Moralphilosophie | 26.08.2010
Viele unserer Lebensbereiche sind von moralischen Forderungen durchsetzt. Gleichzeitig werden solche Forderungen häufig missachtet. Haben wir uns mit der Moral vielleicht zu viel vorgenommen?
Von Franz M. Wuketits
Es hat den Anschein, dass heute überall Unmoral herrscht. Wer einen Sittenverfall diagnostizieren will, wird in Politik und Wirtschaft, im Sport, im beruflichen und privaten Alltag und in neuerer Zeit sogar in der katholischen Kirche (einer Hüterin der Moral) mühelos die entsprechenden Symptome aufspüren können. Man sollte allerdings nicht vergessen, dass in praktisch allen Zeitaltern ein Werteverlust beklagt wurde. Mahnende, auf mangelnde Moral hinweisende Zeigefinger begleiten unsere Geschichte seit der Antike. Aber es ist wohl nur natürlich, dass man auf das eigene Zeitalter einen besonders kritischen Blick wirft.

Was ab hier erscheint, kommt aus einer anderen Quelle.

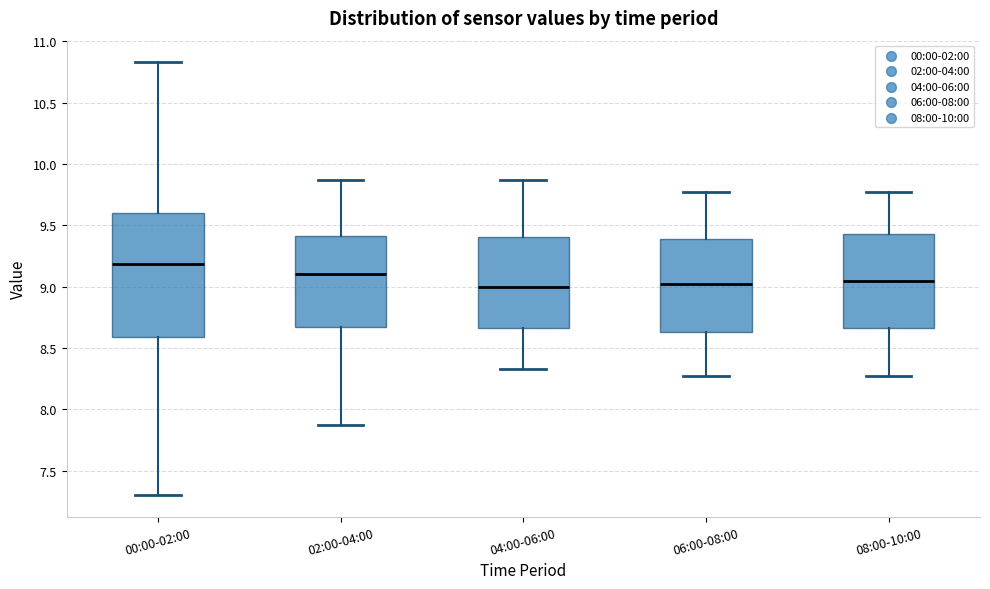

Where is the upper edge of the box for 08:00-10:00 on the y-axis? The values are not printed on the chart, so give them approximately, as read against the axis.

9.45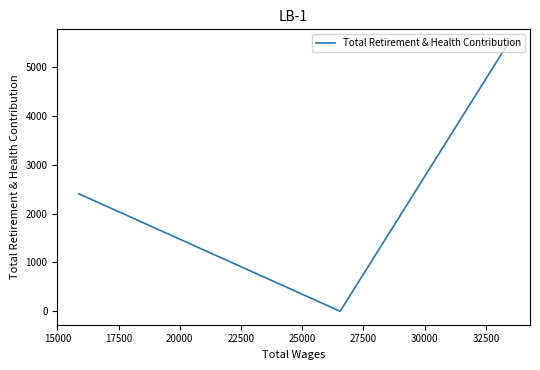

How many values are between 0 and 5497?

3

Von Werten redet man derzeit (wieder) sehr gern, doch beschwört dieses Gerede vielfach nur einen inflationären Gebrauch des Wertebegriffs herauf (siehe dazu auch "Wiener Zeitung" vom 10./11. April 2010) . Da versucht man zum Beispiel, die Europäische Union als "Wertegemeinschaft" vorzustellen, aber bisher konnte niemand schlüssig darlegen, welche Werte denn die 500 Millionen Menschen im politisch und wirtschaftlich konstruierten Raum dieser Union miteinander tatsächlich verbinden oder verbinden sollen. Und "von oben" diktierte Werte sind mit Argwohn zu betrachten. So gut wie jedem von uns ist ohnehin vieles etwas wert – sein Leben, seine Familie, sein Garten, seine Katze, sein Motorrad . . . Warum belästigt man uns also zusätzlich noch mit vermeintlich "höheren Werten", die letztlich nur jenen dienen, die damit ihre eigenen Moralvorstellungen durchsetzen und mithin ihre Machtansprüche legitimieren wollen?